TEXTAUSZUG »
----

Mit dem FC Barcelona begeistert er die Fußballwelt, im Argentinien-Trikot gelingt Lionel Messi meist gar nichts. Sein erstes WM-Spiel zeigt: Das könnte vorbei sein.
Es war schon mehr als eine Stunde gespielt, als Lionel Messi einen Freistoß in die Wolken trat. Er verzog das Gesicht, die argentinischen Fans stöhnten. Und alle dachten: Geht das schon wieder los? Können wir Messi schon wieder vergessen bei dieser WM? Was ist verdammt noch mal sein Problem?
Bis dahin hatte Messi beim WM-Auftakt der Argentinier gegen Bosnien-Herzegowina sehr schlechten Fußball gespielt. Der beste Kicker der vergangenen Jahre bekam zwar immer wieder den Ball zugesteckt, stets verbunden mit der Aufforderung, etwas aus der Gelegenheit zu machen. Doch dann gab es genau zwei Möglichkeiten: Entweder Messi verlor den Ball. Oder er verlor ihn. Wenn Messi sich nicht verdribbelte, landete Brazuca – der Ball – in den Füßen des Gegners. Er bewegte sich kaum und wenn, dann so schwerfällig wie ein betrunkener Tangotänzer.

----

BEREITGESTELLTES MATERIAL »
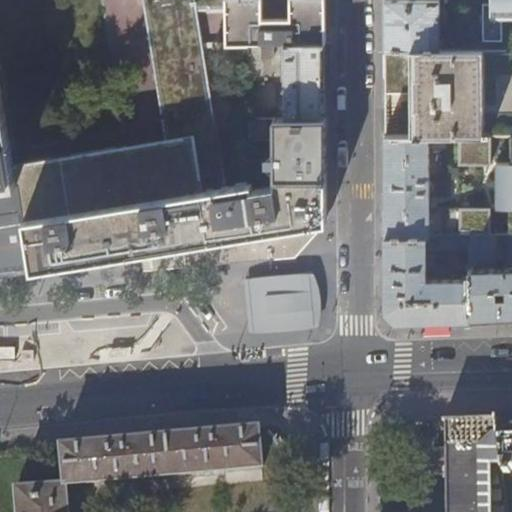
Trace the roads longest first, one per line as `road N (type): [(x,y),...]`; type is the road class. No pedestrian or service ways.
road 1 (residential): [(352,370),(355,0)]
road 2 (residential): [(222,380),(177,304),(0,317)]
road 3 (secondary): [(222,380),(0,403)]
road 4 (secondary): [(511,362),(352,370)]
road 5 (residential): [(352,370),(346,511)]
road 6 (secondary): [(352,370),(222,380)]
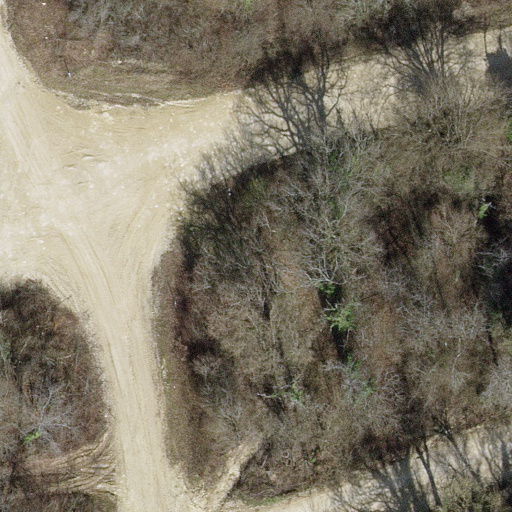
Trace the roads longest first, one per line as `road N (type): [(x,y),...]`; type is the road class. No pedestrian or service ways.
road 1 (track): [(511,66),(285,118),(72,217),(0,240)]
road 2 (track): [(0,80),(72,217),(142,428),(146,511)]
road 3 (track): [(342,511),(511,450)]
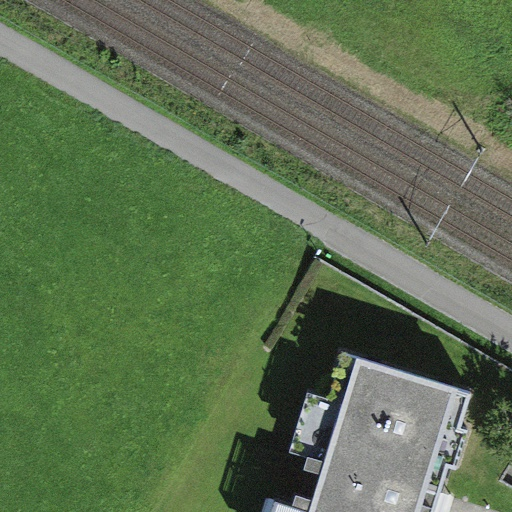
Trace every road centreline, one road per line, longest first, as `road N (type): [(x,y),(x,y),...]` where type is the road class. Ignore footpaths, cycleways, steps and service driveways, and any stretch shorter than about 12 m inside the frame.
road 1 (unclassified): [(327,227),(0,40)]
road 2 (residential): [(511,335),(327,227)]
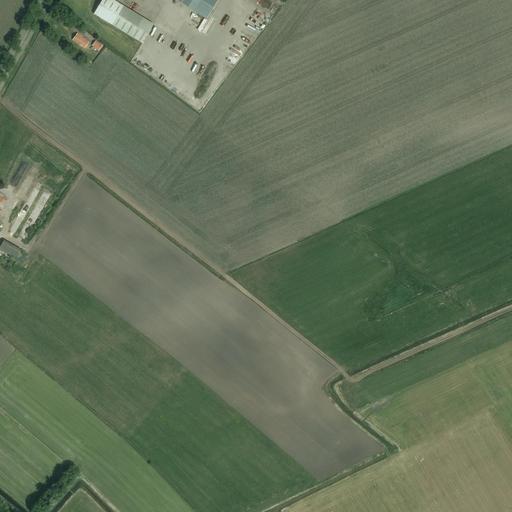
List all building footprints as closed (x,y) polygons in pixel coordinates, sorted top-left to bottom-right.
[(113,0),(102,0),(94,14),(142,43),(153,24),(113,0)] [(175,0),(206,19),(218,0),(175,0)] [(251,24),(247,30),(257,36),(261,30),(251,24)] [(87,44),(88,42),(81,37),(81,36),(78,33),(74,39),(73,41),(84,49),(85,47),(87,49),(89,46),(87,44)] [(96,41),(92,46),(98,51),(102,46),(96,41)] [(5,240),(0,248),(0,250),(16,260),(22,250),(5,240)]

----

AUFGABE A »
Kannst du den Abschnitt aus dem Text über Messis WM-Auftakt noch einmal wiedergeben und dabei „Tangotänzer“ in „Walzertänzer“ ändern? Beginne bei den Worten mit „Es war schon“ und höre nach „ein betrunkener Tangotänzer.“ auf.
AUFGABE B »
Wie könnte der Text über Messis WM-Auftakt nach seinem letzten Satz weitergehen? Schreib die Fortsetzung.

ERGEBNIS A »
Es war schon mehr als eine Stunde gespielt, als Lionel Messi einen Freistoß in die Wolken trat. Er verzog das Gesicht, die argentinischen Fans stöhnten. Und alle dachten: Geht das schon wieder los? Können wir Messi schon wieder vergessen bei dieser WM? Was ist verdammt noch mal sein Problem?
Bis dahin hatte Messi beim WM-Auftakt der Argentinier gegen Bosnien-Herzegowina sehr schlechten Fußball gespielt. Der beste Kicker der vergangenen Jahre bekam zwar immer wieder den Ball zugesteckt, stets verbunden mit der Aufforderung, etwas aus der Gelegenheit zu machen. Doch dann gab es genau zwei Möglichkeiten: Entweder Messi verlor den Ball. Oder er verlor ihn. Wenn Messi sich nicht verdribbelte, landete Brazuca – der Ball – in den Füßen des Gegners. Er bewegte sich kaum und wenn, dann so schwerfällig wie ein betrunkener Walzertänzer.

ERGEBNIS B »
Argentiniens Fans kennen das. Während er im Trikot des FC Barcelona die Welt verzauberte, wirkte Messi in den weiß-blau-gestreiften Hemden lange wie sein unbegabterer Zwillingsbruder. Es gibt einen inzwischen beliebten Witz. Nämlich den, dass Arne Friedrich – ein fleißiger, aber fußballerisch nicht mit Ausnahmetalent gesegneter deutscher Innenverteidiger – genauso viele WM-Tore erzielt hat, wie Lionel Messi. Genau eines.
"Messi, der Fremde"
Als Argentinien bei der Copa America 2011 schon im Viertelfinale ausschied, wurde Messi ausgebuht. Ihm sei die Nationalelf egal, weil er ja schon mit 13 Jahren nach Spanien ging, hieß es. Ein bekannter Schriftsteller veröffentlichte einen Text mit dem Titel: "Messi, der Fremde". Messi dachte über einen Rücktritt aus der Nationalelf nach. Die Last der Erwartungen schien den zerbrechlichen Kerl zu überfordern.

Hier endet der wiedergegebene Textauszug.